California’s Cap-and-Trade Revolt
Some US Democrats worry that carbon limits will hurt the poor
President Obama has mocked Republicans who oppose his climate agenda as flat-earthers. Perhaps he’ll be more charitable to Democrats who are protesting California’s cap-and-trade program as an undue burden on the poor.
Last week 16 Democratic Assembly Members—about 30% of their caucus—signed a letter urging California Air Resources Board chairwoman Mary Nichols to delay or redesign the state’s cap-and-trade program. “We are concerned about the impact of the AB 32 cap-and-trade program on our constituents,” they write, adding that “many of the areas we represent are still struggling with double digit unemployment.”
Large manufacturers and power plants must now either purchase permits or cut their emissions to comply with a state-mandated cap, which over time will be ratcheted down. Starting next year, transportation fuel suppliers will also have to pony up for permits.
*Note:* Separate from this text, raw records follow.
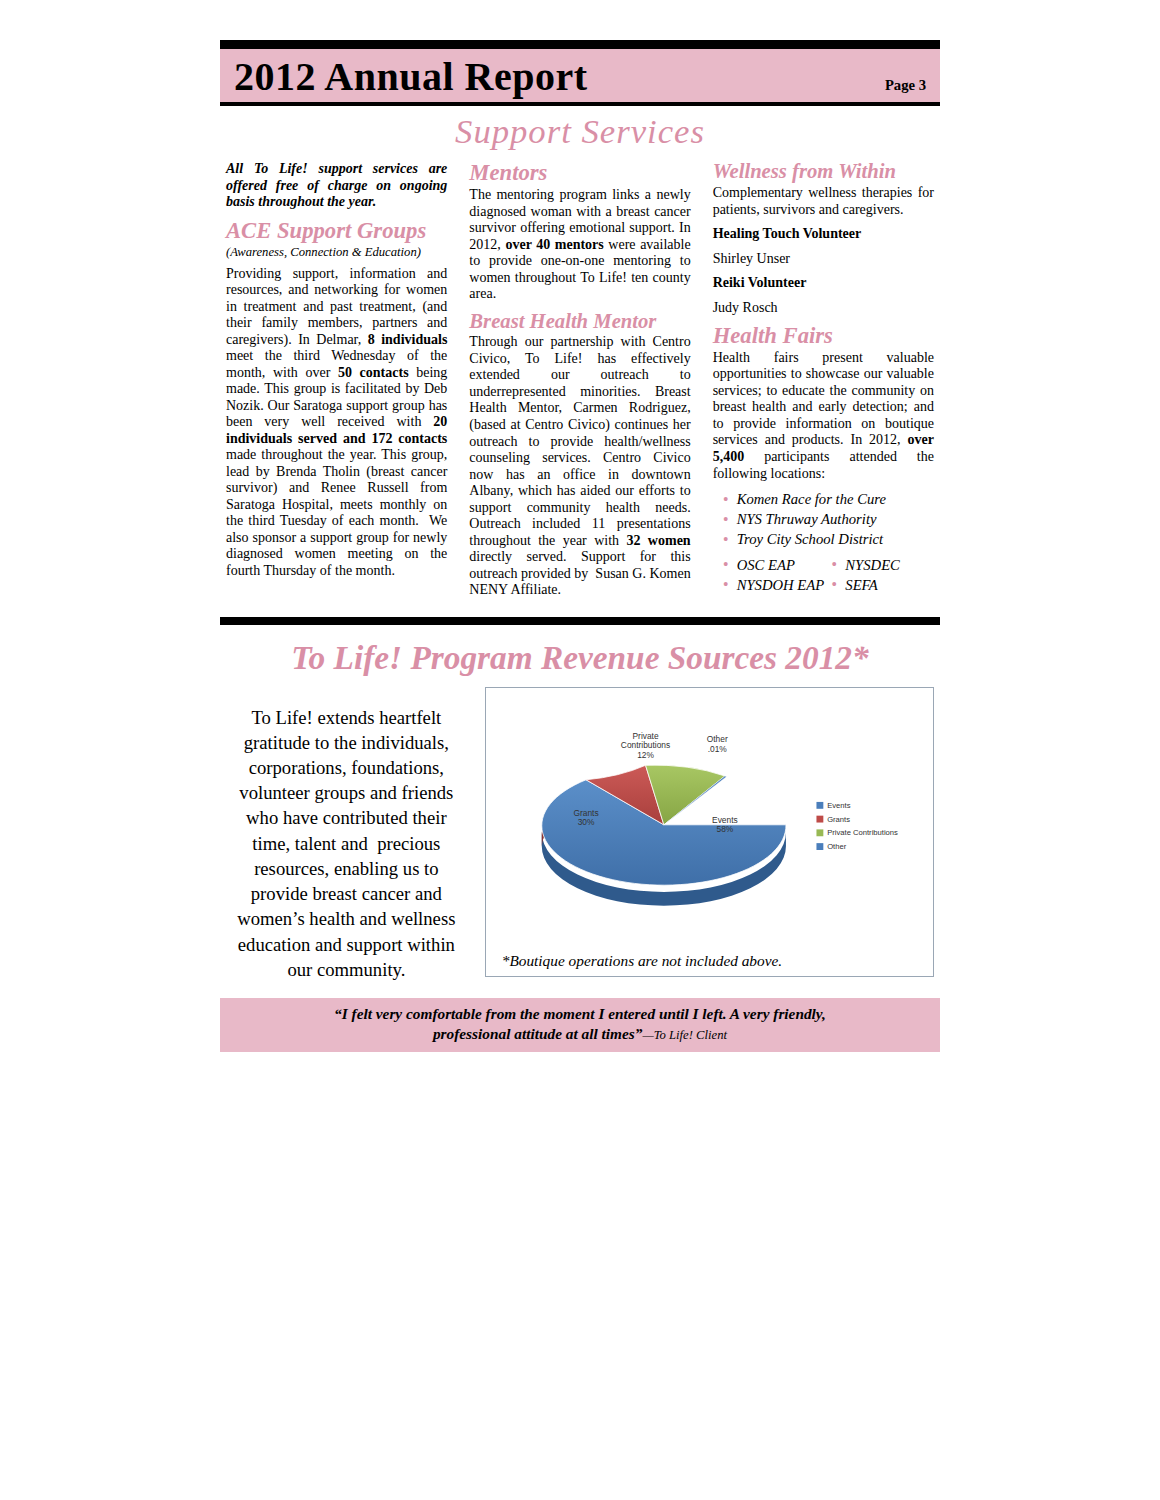2012 Annual Report
Page 3
Support Services
All To Life! support services are offered free of charge on ongoing basis throughout the year.
ACE Support Groups
(Awareness, Connection & Education)
Providing support, information and resources, and networking for women in treatment and past treatment, (and their family members, partners and caregivers). In Delmar, 8 individuals meet the third Wednesday of the month, with over 50 contacts being made. This group is facilitated by Deb Nozik. Our Saratoga support group has been very well received with 20 individuals served and 172 contacts made throughout the year. This group, lead by Brenda Tholin (breast cancer survivor) and Renee Russell from Saratoga Hospital, meets monthly on the third Tuesday of each month. We also sponsor a support group for newly diagnosed women meeting on the fourth Thursday of the month.
Mentors
The mentoring program links a newly diagnosed woman with a breast cancer survivor offering emotional support. In 2012, over 40 mentors were available to provide one-on-one mentoring to women throughout To Life! ten county area.
Breast Health Mentor
Through our partnership with Centro Civico, To Life! has effectively extended our outreach to underrepresented minorities. Breast Health Mentor, Carmen Rodriguez, (based at Centro Civico) continues her outreach to provide health/wellness counseling services. Centro Civico now has an office in downtown Albany, which has aided our efforts to support community health needs. Outreach included 11 presentations throughout the year with 32 women directly served. Support for this outreach provided by Susan G. Komen NENY Affiliate.
Wellness from Within
Complementary wellness therapies for patients, survivors and caregivers.
Healing Touch Volunteer
Shirley Unser
Reiki Volunteer
Judy Rosch
Health Fairs
Health fairs present valuable opportunities to showcase our valuable services; to educate the community on breast health and early detection; and to provide information on boutique services and products. In 2012, over 5,400 participants attended the following locations:
Komen Race for the Cure
NYS Thruway Authority
Troy City School District
OSC EAP
NYSDEC
NYSDOH EAP
SEFA
To Life! Program Revenue Sources 2012*
To Life! extends heartfelt gratitude to the individuals, corporations, foundations, volunteer groups and friends who have contributed their time, talent and precious resources, enabling us to provide breast cancer and women’s health and wellness education and support within our community.
Private Contributions 12% Other .01% Grants 30% Events 58% Events Grants Private Contributions Other
*Boutique operations are not included above.
“I felt very comfortable from the moment I entered until I left. A very friendly,
professional attitude at all times”—To Life! Client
Assembly Democrats fear that applying cap and trade to fuels “will cause an immediate jump in prices at the pump.” While estimates vary, “an increase of about fifteen cents per gallon is likely and a much larger jump is possible.” Senate President Darrell Steinberg has warned that gas prices could shoot up by 40 cents per gallon..
California’s gas prices, which typically run 40 to 50 cents above the national average, are already the highest in the continental U.S. due to the state’s fuel blending requirements and taxes—which also top the other 49 states. The Boston Consulting Group predicted in 2012 that cap and trade and the state’s carbon fuel standard would drive up gas prices between $0.49 and $1.83 per gallon by 2020. These green regulations are intended to raise the cost of gas to encourage people to drive less or buy electric cars.
But as the Assembly Democrats point out, cap and trade is “hurting the most vulnerable members of our communities.” Most of the letter’s 16 signatories represent heavily minority and low-income regions in Los Angeles, the Central Valley and Inland Empire. Nine are black or Latino.
As they explain, cap and trade’s carbon permitting “was not intended to be a funding mechanism for massive, new State efforts at GHG [greenhouse gas] reductions.” They don’t identify any programs by name, but this year’s budget appropriates $250 million of the proceeds from carbon permit auctions, and 25% of all future revenues, for high-speed rail. The state budget analyst predicts the auctions will raise between $12 billion and $45 billion in revenue by 2020.
These Democrats are now echoing an argument that the California Chamber of Commerce makes in its lawsuit against the state’s Air Resources Board. To wit, cap-and-trade revenues constitute an illegal tax.
It’s nice to see some California liberals place the interest of their poor constituents over the party’s rich, Tesla-driving friends. If only Governor Jerry Brown and President Obama would do the same.